Kody m'a écrit une lettre un jour,

c'était juste après un gros désaccord sur un choix qu'il avait fait.

Dans cette lettre, il me remerciait d'être toujours juste.

De réfléchir avant d'agir.

De toujours chercher à avoir une action la plus pesée possible.

 

J'avais versée une larme.

 

Je relis cette lettre... et je repense à pleins de choses...

Bien obligée par toutes ces nuits dernières remplie de songes qui ne peuvent que pousser à un approfondissement...

Pleins d’événements.

Dans une période très sombre de ma vie, je suis devenue injuste, puis j'ai écris à chaque personne que j'avais offensée pour présenter mes excuses...

Je n'aime pas être injuste.

 

Pourtant je le suis avec moi.

Je ne me passe rien dans mon rapport à l'autre, pas pour être aimée, non, juste parce que je cherche sans cesse la paix de la conscience.

 

Mais cette semaine, à la lueur de nombres de choses injustes reçue de l'extérieur, je me prends conscience que ces choses extérieurs ne sont que le reflet de ce que je m'inflige à moi.

 

Un non droit à l'erreur.

Une interdiction à l'erreur.

 

Certains partagent ce sentiment de perfection, et le font subir aux autres, moi je me suis contenté de retourner ça contre moi seule.

 

Je me souviens ado, quand j'avais des sentiments négatifs, colère, haine, ou autre, je me scarifiais le bras, le cou, je n'hésitais pas... flirtant avec un risque important de me sectionner bêtement la jugulaire. C'était pas chouette à voir. Je me rappelle ce sentiment puissant : je voulais faire sortir à tout prix le poison de moi.

 

Je ne voulais pas de ces sentiments là.

Je ne voulais pas nourrir de la haine, alors que j'étais convaincue que rien n'arrivait sans raison. J'en suis toujours convaincue, et il est heureux de savoir que je suis tout de même bien plus en paix avec moi même. Je remercie le Zen pour ça (pas le zen sens commerciale, le zen au sens philosophie zen).

 

Je remercie le reiki, l'eft, et tout les outils que je propose aujourd’hui aux autres et que j'ai sur moi d'abord expérimenté.

 

Ils m'ont permis d'être heureuse, de développer l’amour, la compassion, l'altruisme, de ne pas devenir le monstre que j'aurais pu devenir. Car j'aurais pu devenir un monstre cruel et froid...

 

Je remercie mes guides qui ne m'abandonnent jamais, jamais, même quand je suis à la limite de m'abandonner moi même.

 

Mais il me reste aujourd'hui un menu détail à régler, être juste avec moi. Pour ça, je n'ai qu'une chose à faire.

 

Une chose toute simple, presque trop simple... Une chose que je propose plus que régulièrement à mes propres patients...

 

Poser le sac à dos.

Ce sac à dos remplis des choses qu'une famille entière m'a léguée sur le simple prétexte de ma naissance...

 

Cela avance... cela avance car je me rends compte qu'ils ne savent rien de moi, au risque d'en rire, vous en savez plus sur moi qu'aucun membres de ma "famille"... du coup, partant du principe qu'il ne savent rien de moi, sur qui posent ils toutes leurs histoires ? sur personne, sur une illusion qui leur appartient.

 

En fait c'est même plus merveilleux que cela, mes parents ont donné naissance à une illusion, et à côté, je suis née MOI, Claire BRESSY.

 

J'adore cette métaphore du jour...

 

Je vais aller méditer afin de poser le sac... et je pense que je vais finir ma journée en souriant... en souriant car je leurs laisse l'égrégore, et moi je vais continuer ma vie.

 

Ils pourront continuer de parler dessus, de dire ceci cela...

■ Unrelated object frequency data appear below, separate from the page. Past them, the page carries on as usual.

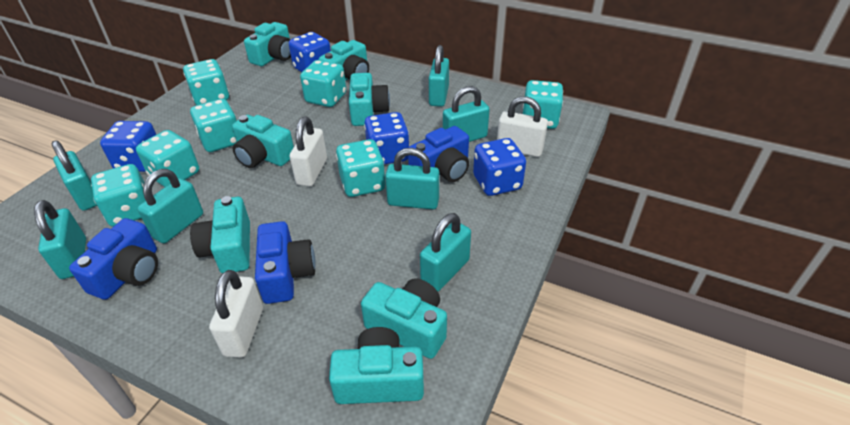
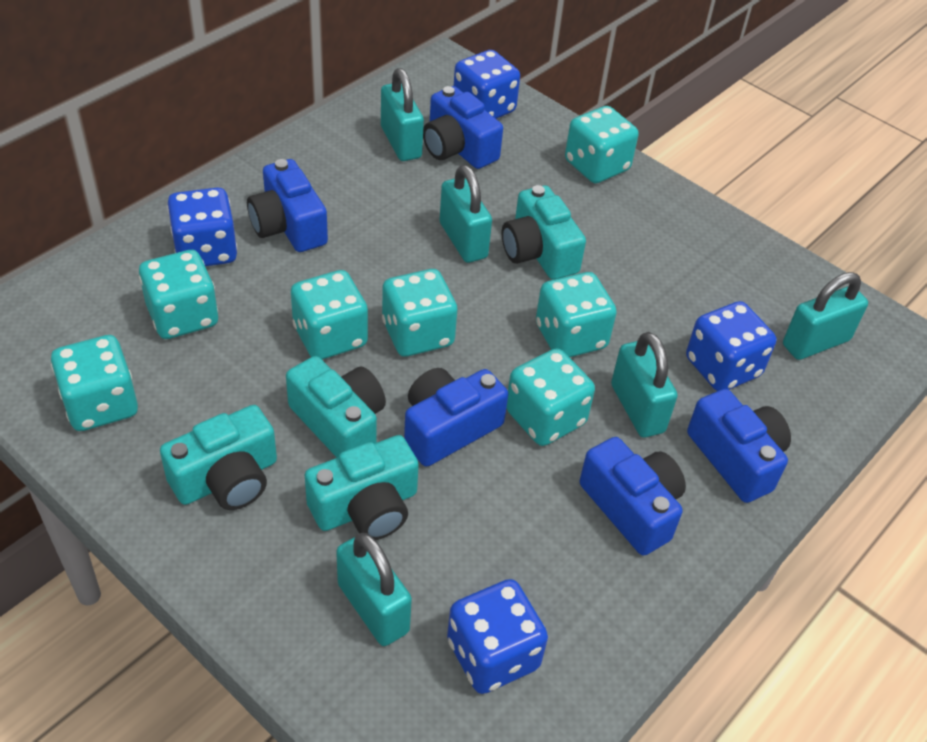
blue camera: [69,218,158,300] [255,221,316,304] [408,126,469,182] = 3 -> [247,159,328,252] [404,368,508,467] [423,86,503,169] [580,437,686,556] [687,389,791,503] = 5
turquoise camera: [190,196,250,273] [232,115,294,168] [244,22,291,66] [319,40,369,81] [329,327,424,404] [349,73,390,126] [361,278,447,359] = 7 -> [160,405,277,510] [286,356,386,458] [305,435,419,540] [502,185,586,280] = 4
turquoise padlock: [34,200,86,279] [52,140,97,211] [137,169,203,244] [385,148,439,209] [420,213,471,292] [429,45,449,107] [443,86,490,142] = 7 -> [336,533,412,646] [381,68,424,161] [440,165,492,263] [611,332,678,438] [783,272,868,360] = 5
white padlock: [209,270,263,358] [289,117,327,187] [497,96,548,157] = 3 -> none = 0

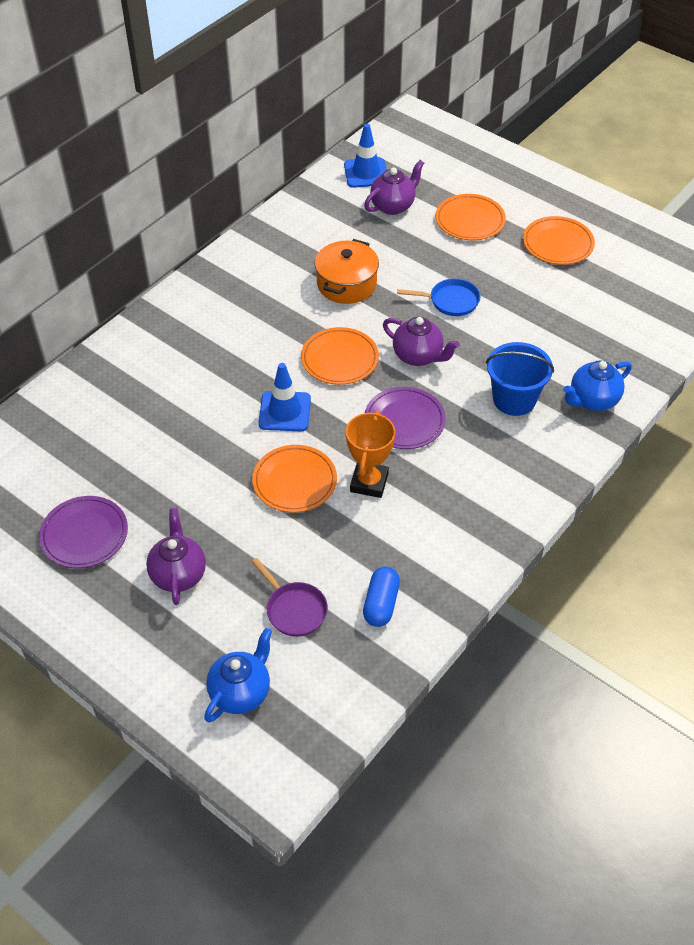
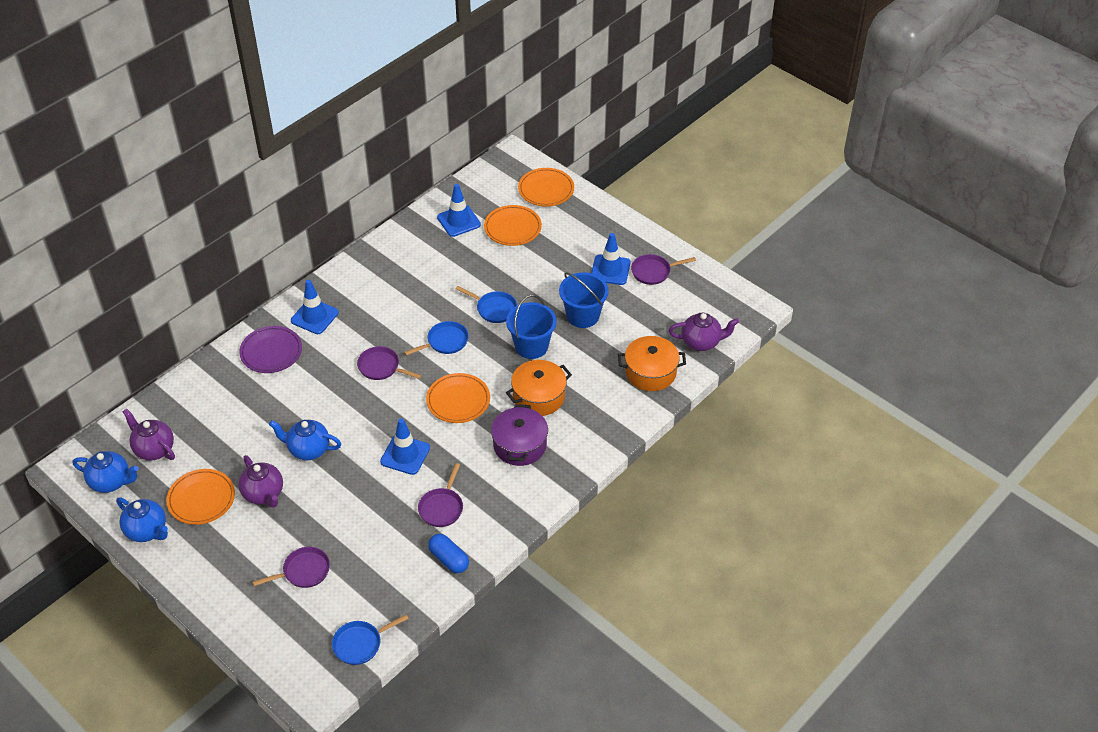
blue bucket: [486,342,554,416] = 1 -> [506,295,557,359] [559,272,609,328] = 2
blue pan: [397,279,480,316] = 1 -> [332,614,409,665] [404,321,469,356] [456,286,517,323] = 3
blue teapot: [204,628,272,723] [563,360,632,411] = 2 -> [73,451,139,493] [116,497,168,542] [269,420,341,460] = 3
blue traffic cone: [259,363,311,431] [344,124,387,188] = 2 -> [291,280,339,334] [380,419,430,475] [437,184,481,237] [591,233,630,285] = 4
orange pot: [315,239,379,304] = 1 -> [506,360,572,416] [618,336,686,391] = 2
orange trophy: [346,411,395,498] = 1 -> none = 0
purple pan: [251,558,328,637] = 1 -> [253,547,330,588] [357,346,422,380] [418,463,463,527] [631,254,696,285] = 4
purple plate: [39,496,128,568] [365,387,446,449] = 2 -> [239,326,302,373] = 1
purple pot: none = 0 -> [491,404,548,466] = 1

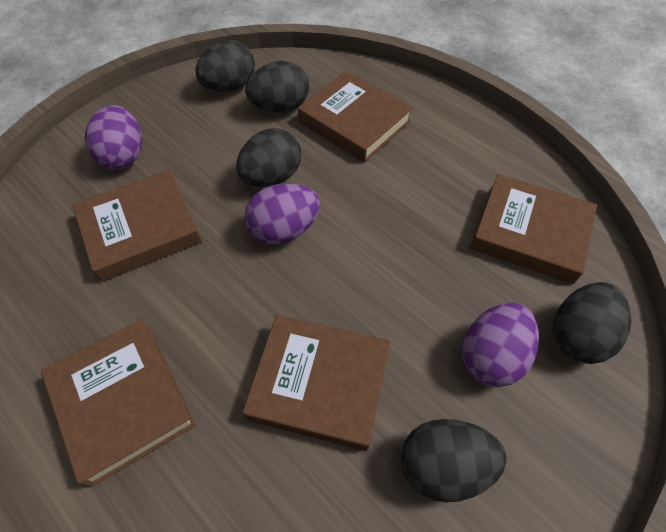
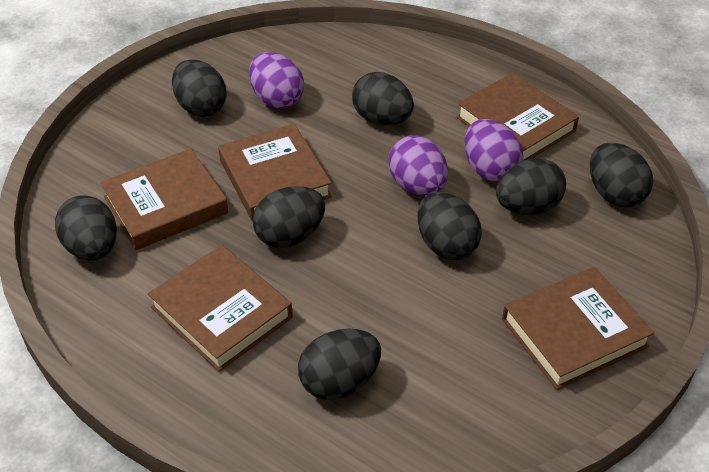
black egg: [196,40,255,92] [236,128,301,187] [245,61,309,113] [401,419,507,502] [553,282,631,364] = 5 -> [55,195,117,261] [172,59,226,117] [253,186,325,248] [298,329,381,400] [352,72,414,125] [418,192,482,260] [496,158,566,215] [590,143,653,207] = 8

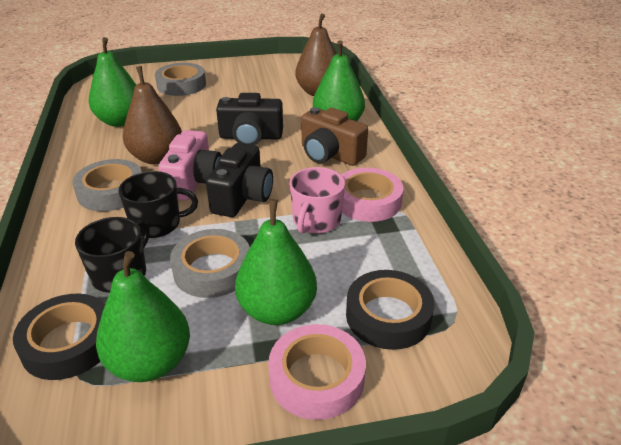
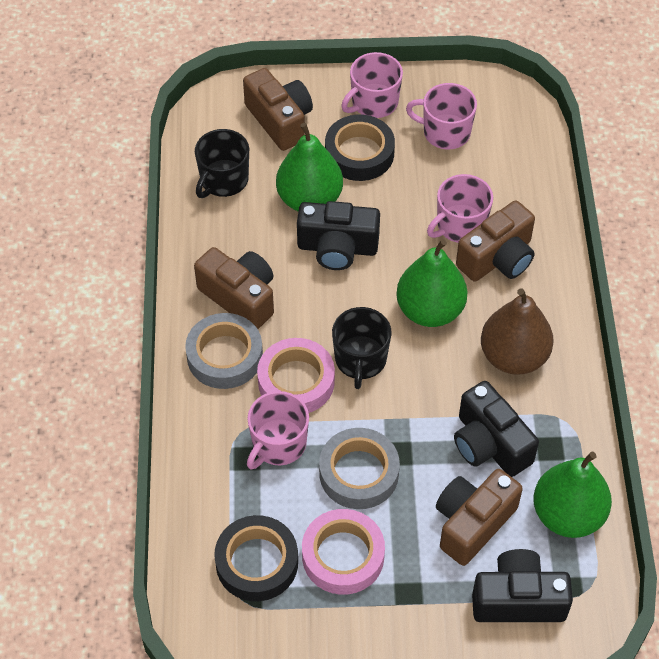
black camera: [206,143,273,217] [216,93,283,145] = 2 -> [297,201,380,270] [454,381,539,477] [472,549,573,622] = 3
brown camera: [301,107,368,166] = 1 -> [194,247,274,329] [243,68,313,151] [436,469,523,566] [456,200,535,281] = 4
brown pear: [123,66,182,164] [295,13,337,96] = 2 -> [481,288,554,375] = 1
green pear: [89,37,136,127] [96,251,190,382] [235,199,317,325] [313,40,365,121] = 4 -> [276,123,343,211] [396,239,468,327] [533,452,612,538] = 3
grey tape: [72,159,142,211] [155,63,206,96] [170,229,250,298] = 3 -> [185,313,263,389] [319,428,400,509] = 2
pink camera: [158,130,222,201] = 1 -> none = 0
pink mug: [289,167,345,234] = 1 -> [247,391,309,469] [341,52,403,118] [406,83,477,149] [427,174,493,243] = 4

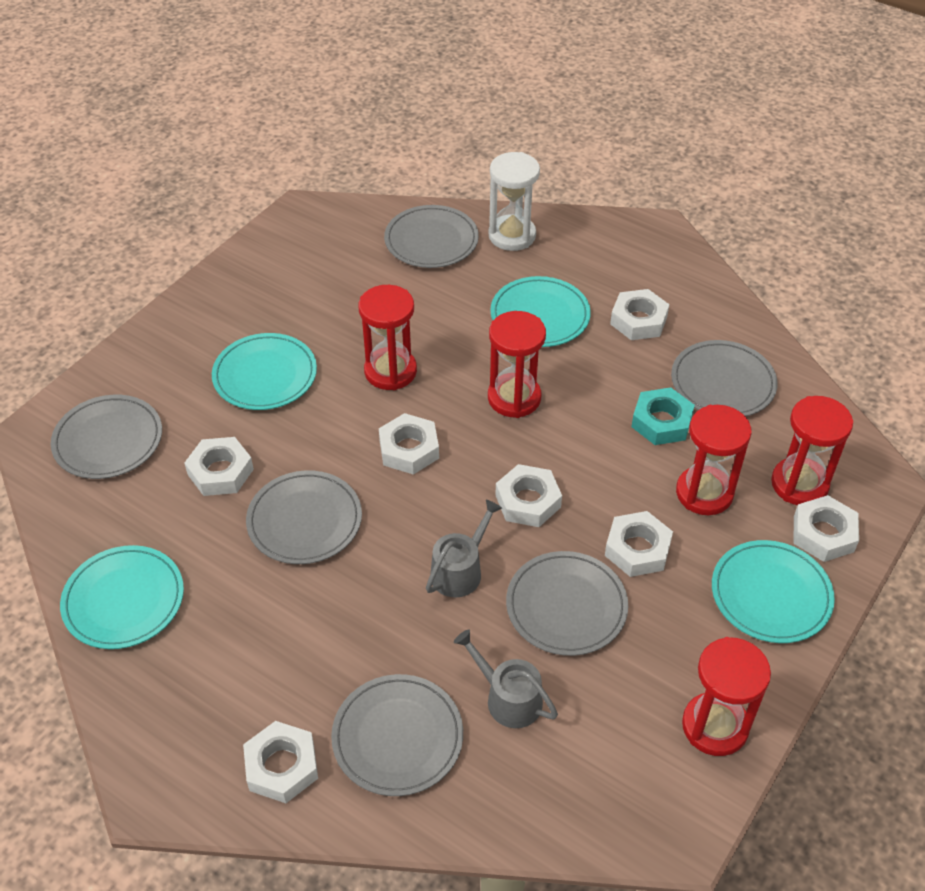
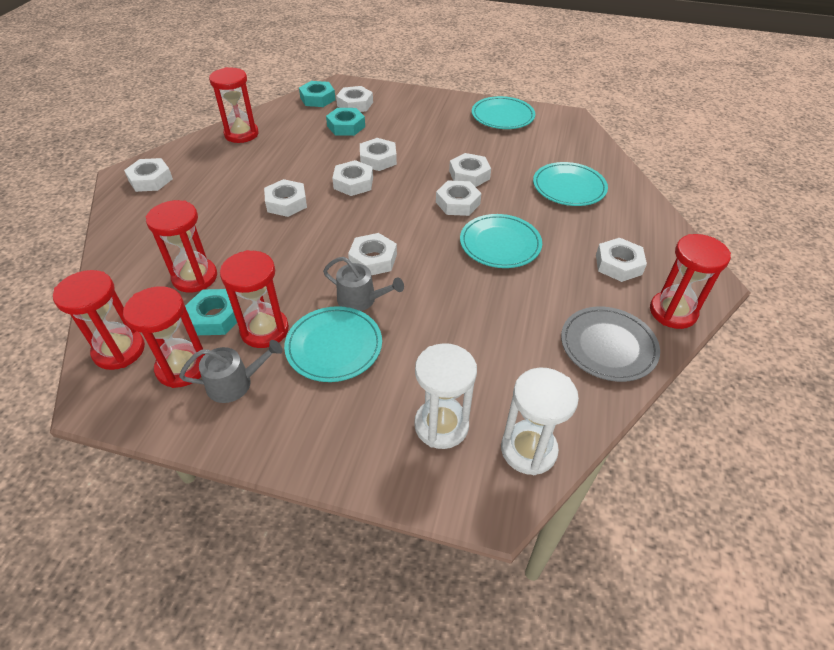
grey plate: [51,395,162,479] [246,470,362,564] [331,674,463,796] [384,205,479,268] [506,551,628,656] [671,340,778,417] = 6 -> [561,307,660,382] = 1
red hourglass: [358,285,417,390] [488,311,546,418] [676,405,752,515] [682,637,771,756] [771,396,853,505] = 5 -> [53,270,145,370] [123,286,205,388] [146,200,217,293] [209,67,258,143] [220,250,289,348] [650,234,731,329] = 6
turquoise nut: [631,387,695,445] = 1 -> [185,289,237,335] [299,81,336,107] [326,108,365,136] = 3
white hourglass: [489,152,540,251] = 1 -> [414,343,477,449] [501,367,579,475] = 2
white nut: [184,437,254,496] [243,721,318,803] [379,413,439,475] [495,464,562,527] [605,511,673,577] [610,289,670,340] [794,495,859,562] = 7 -> [124,158,173,192] [264,179,307,217] [332,160,373,196] [336,86,373,112] [348,233,397,275] [360,138,397,171] [436,180,481,216] [449,153,491,187] [596,238,647,282] = 9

Je ne suis pas cet enfant.

Ils confondent.

 

Je ne suis donc pas responsable de leurs injures.

 

Je ne suis responsable que de ma vie. De mon Chemin. De ce que MOI je lègue à mes enfants. De ce que moi je porte comme lumière au monde.

 

Je ne veux plus du sac à dos.

Je ne veux plus qu'une petite voix me souffle qu'après tout "je l'ai bien mérité"... parce que cela ne m'appartient pas. Qu'ils se débrouillent avec leur égrégore... c'est le leurs après tout.

 

Non je ne veux plus payer une facture, la facture de choix avec lesquels je n'ai strictement RIEN à voir.

 

Je ne veux plus réparer ce que je n'ai pas casser.

 

Je veux vivre en paix. Heureuse.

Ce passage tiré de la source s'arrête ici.